TASK TO CARRY OUT =
The answer must be every line of the records below that contains the word "quot".

DATA SHOWN =
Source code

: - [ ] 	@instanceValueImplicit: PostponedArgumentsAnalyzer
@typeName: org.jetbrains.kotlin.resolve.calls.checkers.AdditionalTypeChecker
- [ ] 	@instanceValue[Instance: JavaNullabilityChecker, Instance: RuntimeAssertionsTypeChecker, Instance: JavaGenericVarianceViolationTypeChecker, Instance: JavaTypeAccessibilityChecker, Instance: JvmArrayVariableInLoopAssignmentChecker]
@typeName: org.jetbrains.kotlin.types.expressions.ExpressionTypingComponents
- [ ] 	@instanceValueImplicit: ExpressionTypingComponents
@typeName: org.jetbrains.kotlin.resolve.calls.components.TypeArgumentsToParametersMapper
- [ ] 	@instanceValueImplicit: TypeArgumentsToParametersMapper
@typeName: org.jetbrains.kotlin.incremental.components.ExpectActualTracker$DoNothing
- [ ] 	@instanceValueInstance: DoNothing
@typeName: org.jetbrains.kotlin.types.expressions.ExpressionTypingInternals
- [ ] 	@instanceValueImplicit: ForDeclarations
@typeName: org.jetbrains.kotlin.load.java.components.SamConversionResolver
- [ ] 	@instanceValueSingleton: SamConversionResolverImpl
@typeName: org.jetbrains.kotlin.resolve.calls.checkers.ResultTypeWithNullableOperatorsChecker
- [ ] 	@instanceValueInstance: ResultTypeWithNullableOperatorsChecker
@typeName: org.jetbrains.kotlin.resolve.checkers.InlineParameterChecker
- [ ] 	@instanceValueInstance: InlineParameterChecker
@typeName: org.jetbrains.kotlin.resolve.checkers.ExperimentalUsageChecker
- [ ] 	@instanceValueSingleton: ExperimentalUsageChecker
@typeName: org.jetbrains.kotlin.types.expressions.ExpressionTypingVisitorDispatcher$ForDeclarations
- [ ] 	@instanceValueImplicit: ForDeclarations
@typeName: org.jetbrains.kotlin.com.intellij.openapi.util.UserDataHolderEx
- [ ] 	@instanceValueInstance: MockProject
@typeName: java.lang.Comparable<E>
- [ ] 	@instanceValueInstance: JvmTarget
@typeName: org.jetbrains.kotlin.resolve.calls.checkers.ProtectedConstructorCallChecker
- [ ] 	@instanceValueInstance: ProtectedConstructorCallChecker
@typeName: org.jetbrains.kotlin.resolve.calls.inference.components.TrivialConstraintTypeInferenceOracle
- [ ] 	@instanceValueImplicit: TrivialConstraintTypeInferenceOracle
---
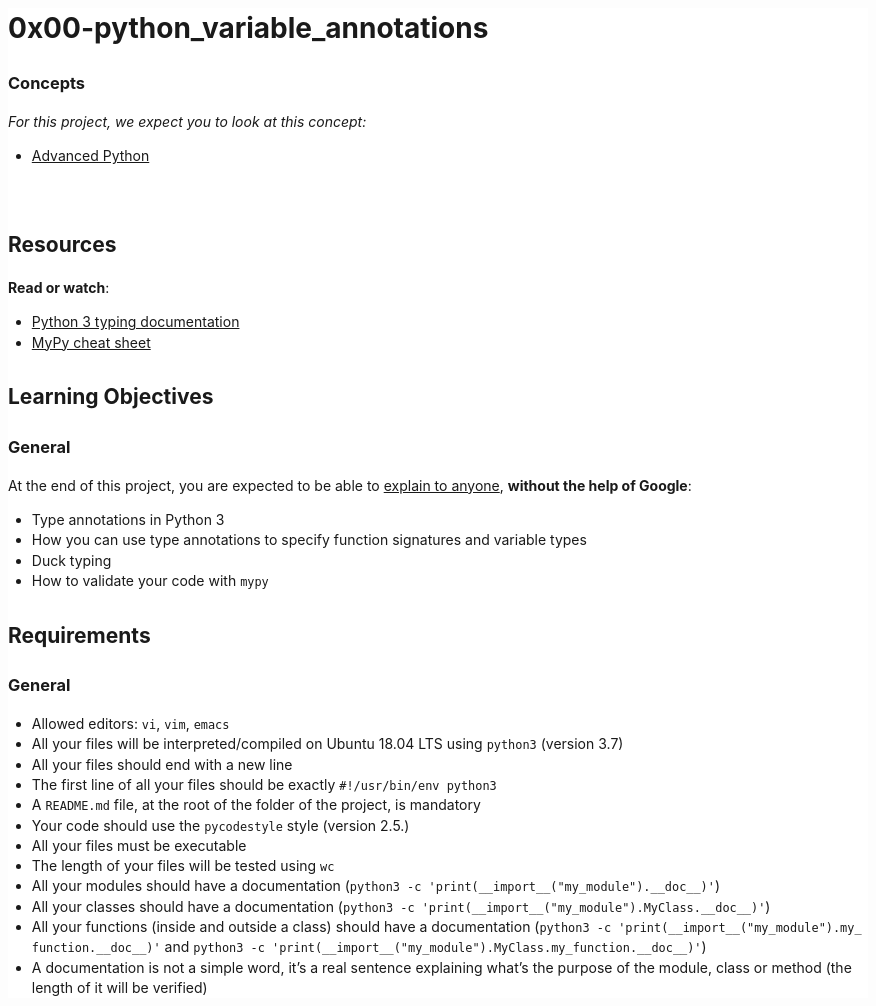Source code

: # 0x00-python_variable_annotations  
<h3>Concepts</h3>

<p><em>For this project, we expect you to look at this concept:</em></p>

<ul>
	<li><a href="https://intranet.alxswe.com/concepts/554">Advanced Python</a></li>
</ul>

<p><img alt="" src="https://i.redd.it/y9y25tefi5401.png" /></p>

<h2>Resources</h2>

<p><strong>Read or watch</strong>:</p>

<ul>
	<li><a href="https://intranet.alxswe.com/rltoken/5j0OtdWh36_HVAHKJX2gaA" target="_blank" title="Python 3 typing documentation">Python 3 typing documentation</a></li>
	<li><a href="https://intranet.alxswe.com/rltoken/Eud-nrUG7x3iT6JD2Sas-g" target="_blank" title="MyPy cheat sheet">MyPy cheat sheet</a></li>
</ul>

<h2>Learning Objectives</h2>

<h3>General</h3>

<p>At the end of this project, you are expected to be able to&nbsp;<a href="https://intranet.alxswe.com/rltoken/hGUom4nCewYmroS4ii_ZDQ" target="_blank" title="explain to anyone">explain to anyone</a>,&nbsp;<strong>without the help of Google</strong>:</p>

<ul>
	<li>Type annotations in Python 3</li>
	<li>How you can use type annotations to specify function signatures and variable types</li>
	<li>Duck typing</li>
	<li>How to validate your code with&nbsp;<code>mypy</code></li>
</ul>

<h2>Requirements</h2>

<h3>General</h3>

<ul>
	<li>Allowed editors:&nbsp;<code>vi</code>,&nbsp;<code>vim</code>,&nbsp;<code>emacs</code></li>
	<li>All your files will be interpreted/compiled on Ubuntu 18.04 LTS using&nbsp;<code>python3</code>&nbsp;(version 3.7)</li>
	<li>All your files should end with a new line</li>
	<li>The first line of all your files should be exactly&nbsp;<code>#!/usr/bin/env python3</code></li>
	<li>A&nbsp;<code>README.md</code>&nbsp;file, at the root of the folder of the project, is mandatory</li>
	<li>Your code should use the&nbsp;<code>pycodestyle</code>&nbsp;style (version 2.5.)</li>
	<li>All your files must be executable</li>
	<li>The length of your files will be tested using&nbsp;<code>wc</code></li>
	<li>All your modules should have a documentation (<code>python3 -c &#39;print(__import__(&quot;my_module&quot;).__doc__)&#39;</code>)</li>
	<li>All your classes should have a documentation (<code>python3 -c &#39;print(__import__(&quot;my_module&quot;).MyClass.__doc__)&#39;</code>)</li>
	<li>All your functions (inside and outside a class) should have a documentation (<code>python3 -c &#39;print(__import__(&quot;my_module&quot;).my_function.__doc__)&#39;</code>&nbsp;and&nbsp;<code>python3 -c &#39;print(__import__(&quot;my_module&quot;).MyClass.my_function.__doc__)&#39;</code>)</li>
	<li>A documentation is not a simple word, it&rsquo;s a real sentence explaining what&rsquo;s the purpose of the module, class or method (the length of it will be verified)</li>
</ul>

SOLUTION FOR THIS EXERCISE =
	<li>All your modules should have a documentation (<code>python3 -c &#39;print(__import__(&quot;my_module&quot;).__doc__)&#39;</code>)</li>
	<li>All your classes should have a documentation (<code>python3 -c &#39;print(__import__(&quot;my_module&quot;).MyClass.__doc__)&#39;</code>)</li>
	<li>All your functions (inside and outside a class) should have a documentation (<code>python3 -c &#39;print(__import__(&quot;my_module&quot;).my_function.__doc__)&#39;</code>&nbsp;and&nbsp;<code>python3 -c &#39;print(__import__(&quot;my_module&quot;).MyClass.my_function.__doc__)&#39;</code>)</li>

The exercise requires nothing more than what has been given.